• **PROBLEM STATEMENT**:
Write out every line of text in the data below, word for word and in order. Leave the pictures out of your answer.

• **DATA SECTION**:
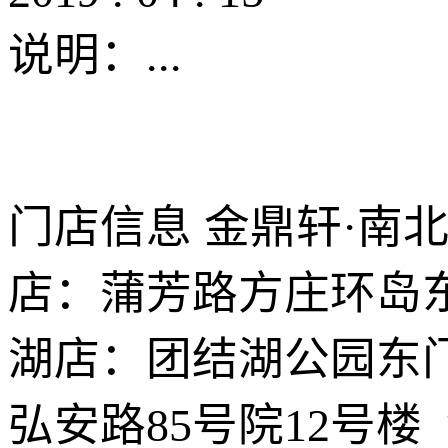
说明：
...
门店信息 金鼎轩·南
店：蒲芳路方庄环岛东
湖店：团结湖公园东
弘安路85号院12号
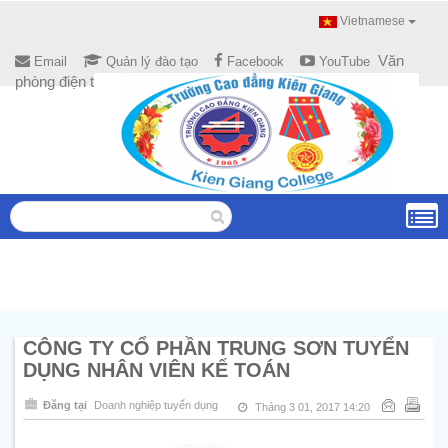
Vietnamese
Văn
Email
Quản lý đào tạo
Facebook
YouTube
phòng điện tử
CÔNG TY CỔ PHẦN TRUNG SƠN TUYỂN
DỤNG NHÂN VIÊN KẾ TOÁN
Đăng tại
Doanh nghiệp tuyển dụng
Tháng 3 01, 2017 14:20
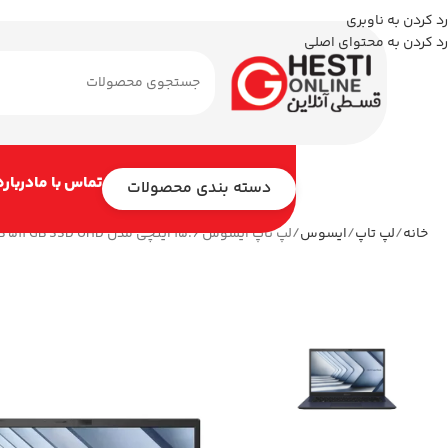
رد کردن به ناوبری
رد کردن به محتوای اصلی
تماس با ما
درباره
دسته بندی محصولات
خانه
لپ تاپ
ایسوس
لپ تاپ ایسوس 15.6 اینچی مدل ExpertBook P1503CVA i5 13420H 8GB 512GB SSD UHD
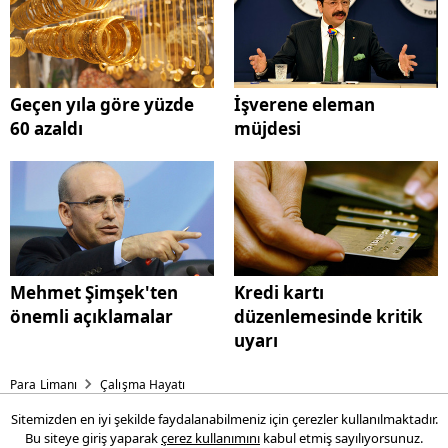
Geçen yıla göre yüzde
İşverene eleman
60 azaldı
müjdesi
Mehmet Şimşek'ten
Kredi kartı
önemli açıklamalar
düzenlemesinde kritik
uyarı
Para Limanı
Çalışma Hayatı
Sitemizden en iyi şekilde faydalanabilmeniz için çerezler kullanılmaktadır.
İş arayanlara para yardımı
Bu siteye giriş yaparak
çerez kullanımını
kabul etmiş sayılıyorsunuz.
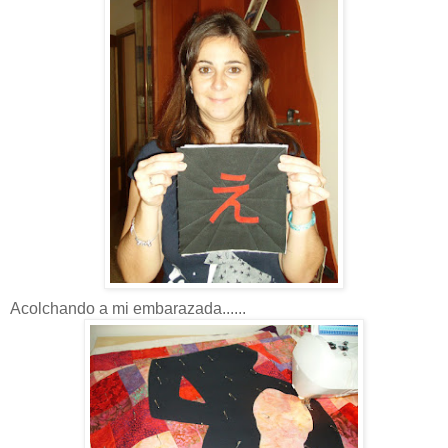
Acolchando a mi embarazada......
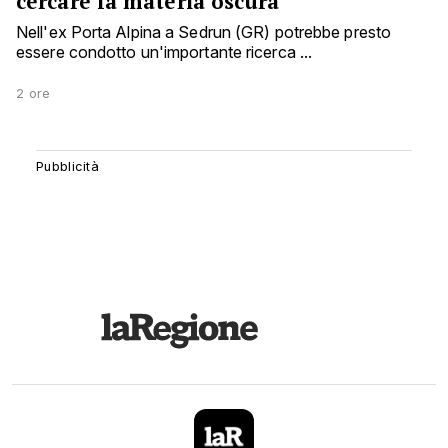
cercare la materia oscura
Nell'ex Porta Alpina a Sedrun (GR) potrebbe presto
essere condotto un'importante ricerca ...
2 ore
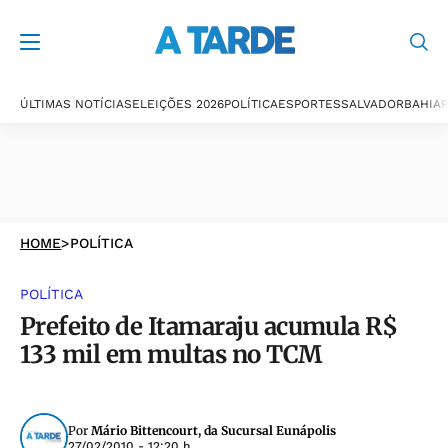
ÚLTIMAS NOTÍCIAS
ELEIÇÕES 2026
POLÍTICA
ESPORTES
SALVADOR
BAHIA
P
HOME
>
POLÍTICA
POLÍTICA
Prefeito de Itamaraju acumula R$
133 mil em multas no TCM
Por
Mário Bittencourt, da Sucursal Eunápolis
27/02/2010 - 12:20 h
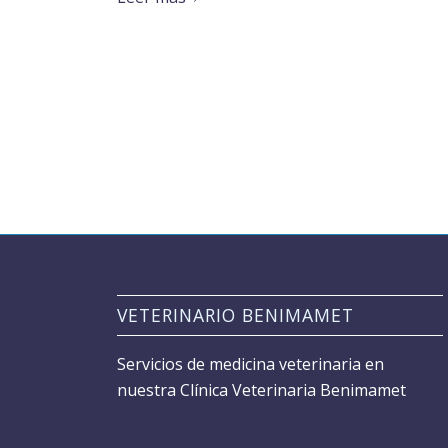
VETERINARIO BENIMAMET
Servicios de medicina veterinaria en
nuestra Clínica Veterinaria Benimamet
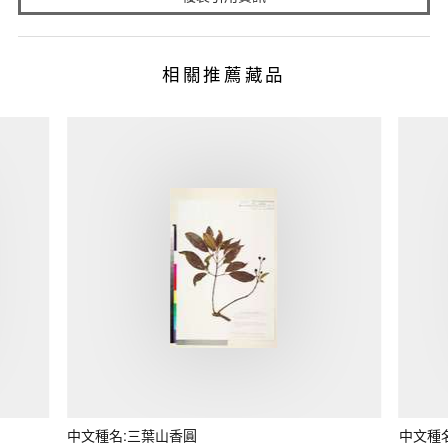
相關推薦藏品
中文種名:三葉山香圓
中文種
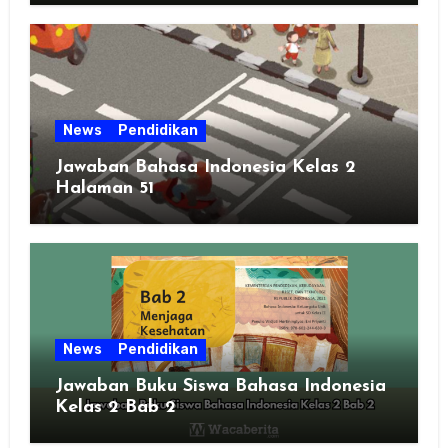
News
Pendidikan
Jawaban Bahasa Indonesia Kelas 2
Halaman 51
News
Pendidikan
Jawaban Buku Siswa Bahasa Indonesia
Kelas 2 Bab 2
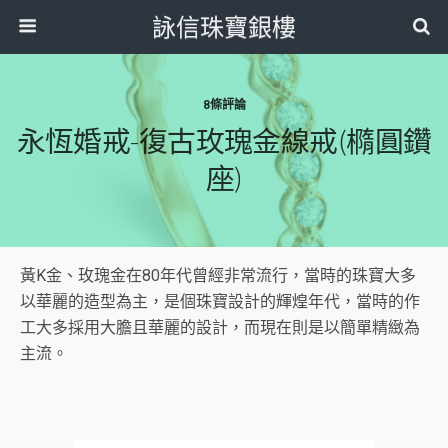
詠信珠寶銀樓
8條評論
永恆婚戒-復古玫瑰金線戒(橢圓鑽
座)
黃K金、玫瑰金在80年代曾經非常流行，當時的珠寶大多
以華麗的造型為主，是個珠寶設計的輝煌年代，當時的作
工大多採用大膽且華麗的設計，而現在則是以簡單精緻為
主流。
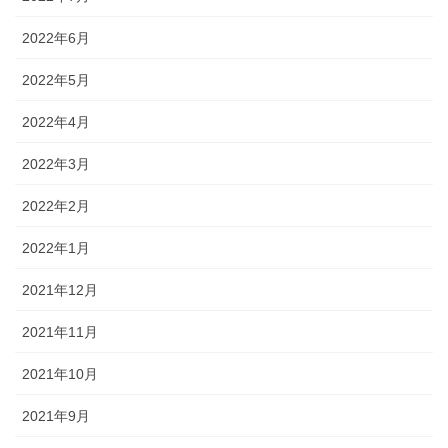
2022年6月
2022年5月
2022年4月
2022年3月
2022年2月
2022年1月
2021年12月
2021年11月
2021年10月
2021年9月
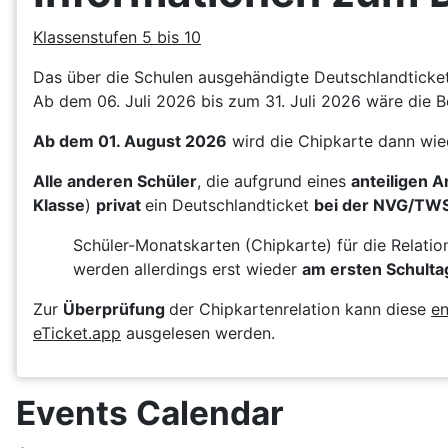
Klassenstufen 5 bis 10
Das über die Schulen ausgehändigte Deutschlandticket 
Ab dem 06. Juli 2026 bis zum 31. Juli 2026 wäre die B
Ab dem 01. August 2026
wird die Chipkarte dann wie
Alle anderen Schüler
, die aufgrund eines
anteiligen 
Klasse
)
privat
ein Deutschlandticket
bei der NVG/TW
Schüler-Monatskarten (Chipkarte) für die Relati
werden allerdings erst wieder
am ersten Schulta
Zur
Überprüfung
der Chipkartenrelation kann diese
en
eTicket.app
ausgelesen werden.
Events Calendar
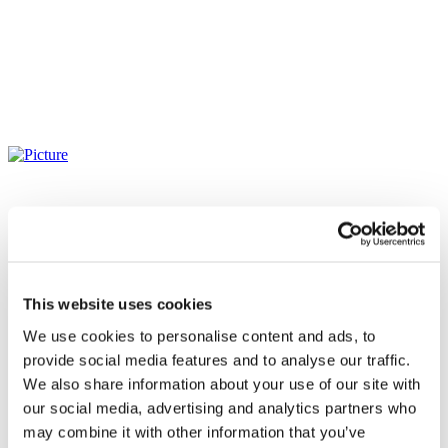
This website uses cookies
We use cookies to personalise content and ads, to
provide social media features and to analyse our traffic.
We also share information about your use of our site with
our social media, advertising and analytics partners who
may combine it with other information that you’ve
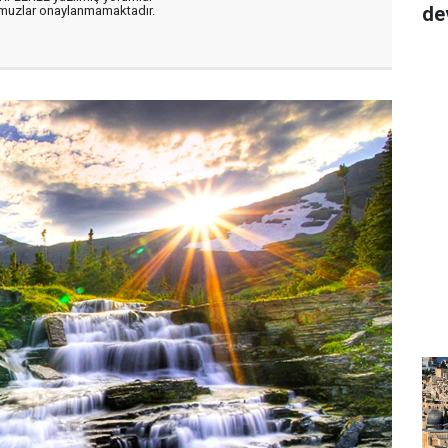
de
muzlar onaylanmamaktadır.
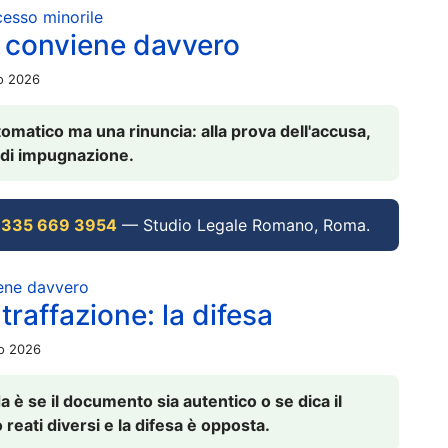
ocesso minorile
 conviene davvero
io 2026
omatico ma una rinuncia: alla prova dell'accusa,
vi di impugnazione.
 335 669 3954
— Studio Legale Romano, Roma.
iene davvero
raffazione: la difesa
io 2026
è se il documento sia autentico o se dica il
 reati diversi e la difesa è opposta.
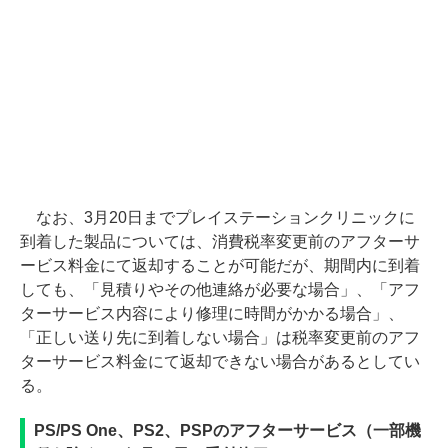
なお、3月20日までプレイステーションクリニックに
到着した製品については、消費税率変更前のアフターサ
ービス料金にて返却することが可能だが、期間内に到着
しても、「見積りやその他連絡が必要な場合」、「アフ
ターサービス内容により修理に時間がかかる場合」、
「正しい送り先に到着しない場合」は税率変更前のアフ
ターサービス料金にて返却できない場合があるとしてい
る。
PS/PS One、PS2、PSPのアフターサービス（一部機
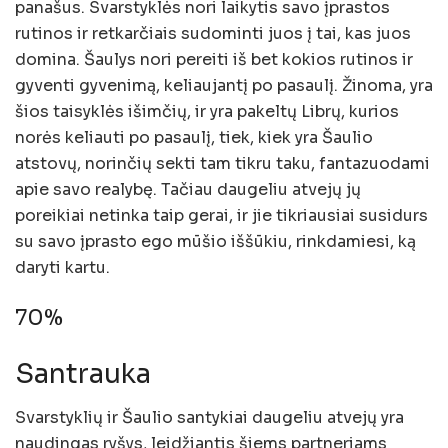
panašus. Svarstyklės nori laikytis savo įprastos
rutinos ir retkarčiais sudominti juos į tai, kas juos
domina. Šaulys nori pereiti iš bet kokios rutinos ir
gyventi gyvenimą, keliaujantį po pasaulį. Žinoma, yra
šios taisyklės išimčių, ir yra pakeltų Librų, kurios
norės keliauti po pasaulį, tiek, kiek yra Šaulio
atstovų, norinčių sekti tam tikru taku, fantazuodami
apie savo realybę. Tačiau daugeliu atvejų jų
poreikiai netinka taip gerai, ir jie tikriausiai susidurs
su savo įprasto ego mūšio iššūkiu, rinkdamiesi, ką
daryti kartu.
70%
Santrauka
Svarstyklių ir Šaulio santykiai daugeliu atvejų yra
naudingas ryšys, leidžiantis šiems partneriams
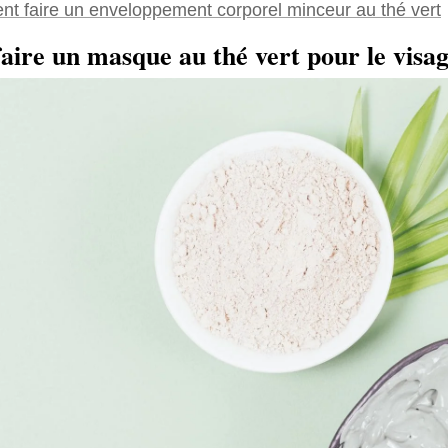
t faire un enveloppement corporel minceur au thé vert
ire un masque au thé vert pour le visag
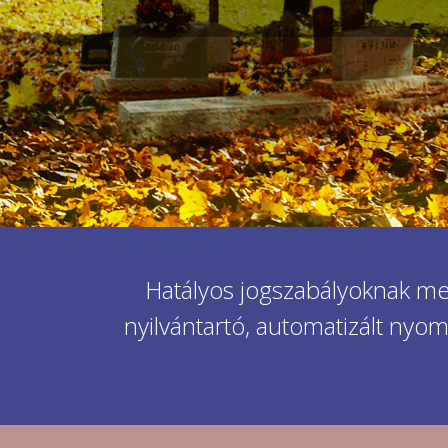
Hatályos jogszabályoknak megf
nyilvántartó, automatizált nyom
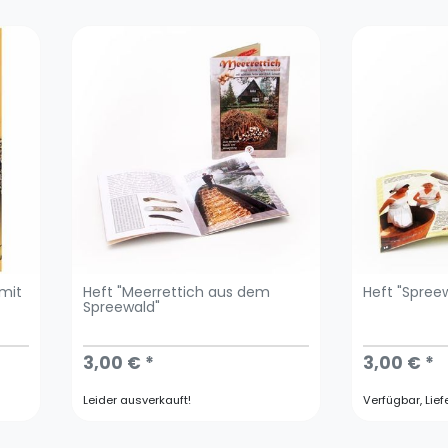
 mit
Heft "Meerrettich aus dem
Heft "Spree
Spreewald"
3,00 € *
3,00 € *
Leider ausverkauft!
Verfügbar, Lief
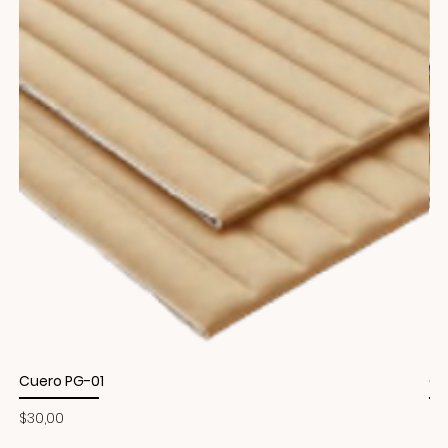
Cuero PG-01
Cu
Precio
Pr
$30,00
$3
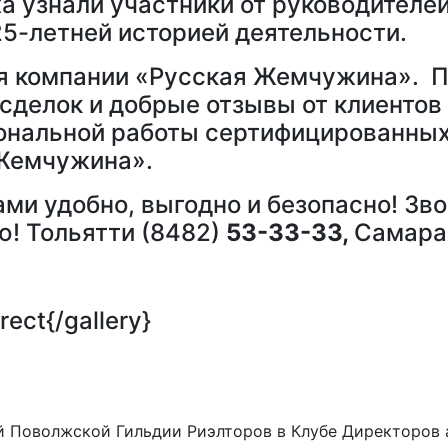
ха узнали участники от руководител
5-летней историей деятельности.
тия компании «Русская Жемчужина». 
делок и добрые отзывы от клиентов –
ональной работы сертифицированных
Жемчужина».
ми удобно, выгодно и безопасно! Зв
! Тольятти (8482)
53-33-33,
Самара
rect{/gallery}
ой Поволжской Гильдии Риэлторов в Клубе Директоров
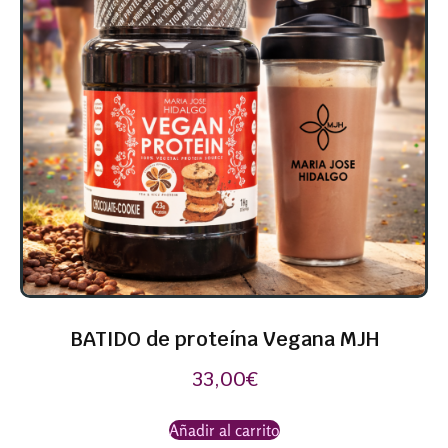
BATIDO de proteína Vegana MJH
33,00
€
Añadir al carrito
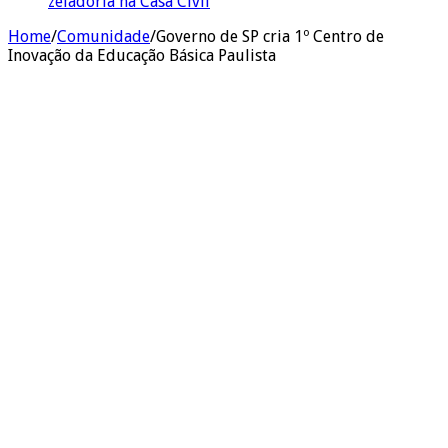
zeladoria na Casa Civil
Home
/
Comunidade
/
Governo de SP cria 1º Centro de
Inovação da Educação Básica Paulista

• **RESULT FOR THIS EXERCISE**:
说明：
...
门店信息 金鼎轩·南
店：蒲芳路方庄环岛东
湖店：团结湖公园东
弘安路85号院12号
Vietnamese
Văn
Email
Quản lý đào tạo
Facebook
YouTube
phòng điện tử
CÔNG TY CỔ PHẦN TRUNG SƠN TUYỂN
DỤNG NHÂN VIÊN KẾ TOÁN
Đăng tại
Doanh nghiệp tuyển dụng
Tháng 3 01, 2017 14:20
رد کردن به ناوبری
رد کردن به محتوای اصلی
تماس با ما
درباره
دسته بندی محصولات
خانه
لپ تاپ
ایسوس
لپ تاپ ایسوس 15.6 اینچی مدل ExpertBook P1503CVA i5 13420H 8GB 512GB SSD UHD
Geçen yıla göre yüzde
İşverene eleman
60 azaldı
müjdesi
Mehmet Şimşek'ten
Kredi kartı
önemli açıklamalar
düzenlemesinde kritik
uyarı
Para Limanı
Çalışma Hayatı
Sitemizden en iyi şekilde faydalanabilmeniz için çerezler kullanılmaktadır.
İş arayanlara para yardımı
Bu siteye giriş yaparak
çerez kullanımını
kabul etmiş sayılıyorsunuz.
Acolchando a mi embarazada......
cercare la materia oscura
Nell'ex Porta Alpina a Sedrun (GR) potrebbe presto
essere condotto un'importante ricerca ...
2 ore
ÚLTIMAS NOTÍCIAS
ELEIÇÕES 2026
POLÍTICA
ESPORTES
SALVADOR
BAHIA
P
HOME
>
POLÍTICA
POLÍTICA
Prefeito de Itamaraju acumula R$
133 mil em multas no TCM
Por
Mário Bittencourt, da Sucursal Eunápolis
27/02/2010 - 12:20 h
VETERINARIO BENIMAMET
Servicios de medicina veterinaria en
nuestra Clínica Veterinaria Benimamet
相關推薦藏品
中文種名:三葉山香圓
中文種
News
Pendidikan
Jawaban Bahasa Indonesia Kelas 2
Halaman 51
News
Pendidikan
Jawaban Buku Siswa Bahasa Indonesia
Kelas 2 Bab 2
詠信珠寶銀樓
8條評論
永恆婚戒-復古玫瑰金線戒(橢圓鑽
座)
黃K金、玫瑰金在80年代曾經非常流行，當時的珠寶大多
以華麗的造型為主，是個珠寶設計的輝煌年代，當時的作
工大多採用大膽且華麗的設計，而現在則是以簡單精緻為
主流。
2022年6月
2022年5月
2022年4月
2022年3月
2022年2月
2022年1月
2021年12月
2021年11月
2021年10月
2021年9月
Klassenstufen 5 bis 10
Das über die Schulen ausgehändigte Deutschlandticket 
Ab dem 06. Juli 2026 bis zum 31. Juli 2026 wäre die B
Ab dem 01. August 2026
wird die Chipkarte dann wie
Alle anderen Schüler
, die aufgrund eines
anteiligen 
Klasse
)
privat
ein Deutschlandticket
bei der NVG/TW
Schüler-Monatskarten (Chipkarte) für die Relati
werden allerdings erst wieder
am ersten Schulta
Zur
Überprüfung
der Chipkartenrelation kann diese
en
eTicket.app
ausgelesen werden.
Events Calendar
This website uses cookies
We use cookies to personalise content and ads, to
provide social media features and to analyse our traffic.
We also share information about your use of our site with
our social media, advertising and analytics partners who
may combine it with other information that you’ve
de
muzlar onaylanmamaktadır.
ocesso minorile
 conviene davvero
io 2026
omatico ma una rinuncia: alla prova dell'accusa,
vi di impugnazione.
 335 669 3954
— Studio Legale Romano, Roma.
iene davvero
raffazione: la difesa
io 2026
è se il documento sia autentico o se dica il
 reati diversi e la difesa è opposta.
なお、3月20日までプレイステーションクリニックに
到着した製品については、消費税率変更前のアフターサ
ービス料金にて返却することが可能だが、期間内に到着
しても、「見積りやその他連絡が必要な場合」、「アフ
ターサービス内容により修理に時間がかかる場合」、
「正しい送り先に到着しない場合」は税率変更前のアフ
ターサービス料金にて返却できない場合があるとしてい
る。
PS/PS One、PS2、PSPのアフターサービス（一部機
panašus. Svarstyklės nori laikytis savo įprastos
rutinos ir retkarčiais sudominti juos į tai, kas juos
domina. Šaulys nori pereiti iš bet kokios rutinos ir
gyventi gyvenimą, keliaujantį po pasaulį. Žinoma, yra
šios taisyklės išimčių, ir yra pakeltų Librų, kurios
norės keliauti po pasaulį, tiek, kiek yra Šaulio
atstovų, norinčių sekti tam tikru taku, fantazuodami
apie savo realybę. Tačiau daugeliu atvejų jų
poreikiai netinka taip gerai, ir jie tikriausiai susidurs
su savo įprasto ego mūšio iššūkiu, rinkdamiesi, ką
daryti kartu.
70%
Santrauka
Svarstyklių ir Šaulio santykiai daugeliu atvejų yra
naudingas ryšys, leidžiantis šiems partneriams
t faire un enveloppement corporel minceur au thé vert
ire un masque au thé vert pour le visag
Hatályos jogszabályoknak megf
nyilvántartó, automatizált nyom
 mit
Heft "Meerrettich aus dem
Heft "Spree
Spreewald"
3,00 € *
3,00 € *
Leider ausverkauft!
Verfügbar, Lief
Cuero PG-01
Cu
Precio
Pr
$30,00
$3
ха узнали участники от руководител
5-летней историей деятельности.
тия компании «Русская Жемчужина». 
делок и добрые отзывы от клиентов –
ональной работы сертифицированных
Жемчужина».
ми удобно, выгодно и безопасно! Зв
! Тольятти (8482)
53-33-33,
Самара
rect{/gallery}
ой Поволжской Гильдии Риэлторов в Клубе Директоров
BATIDO de proteína Vegana MJH
33,00
€
Añadir al carrito
zeladoria na Casa Civil
Home
/
Comunidade
/
Governo de SP cria 1º Centro de
Inovação da Educação Básica Paulista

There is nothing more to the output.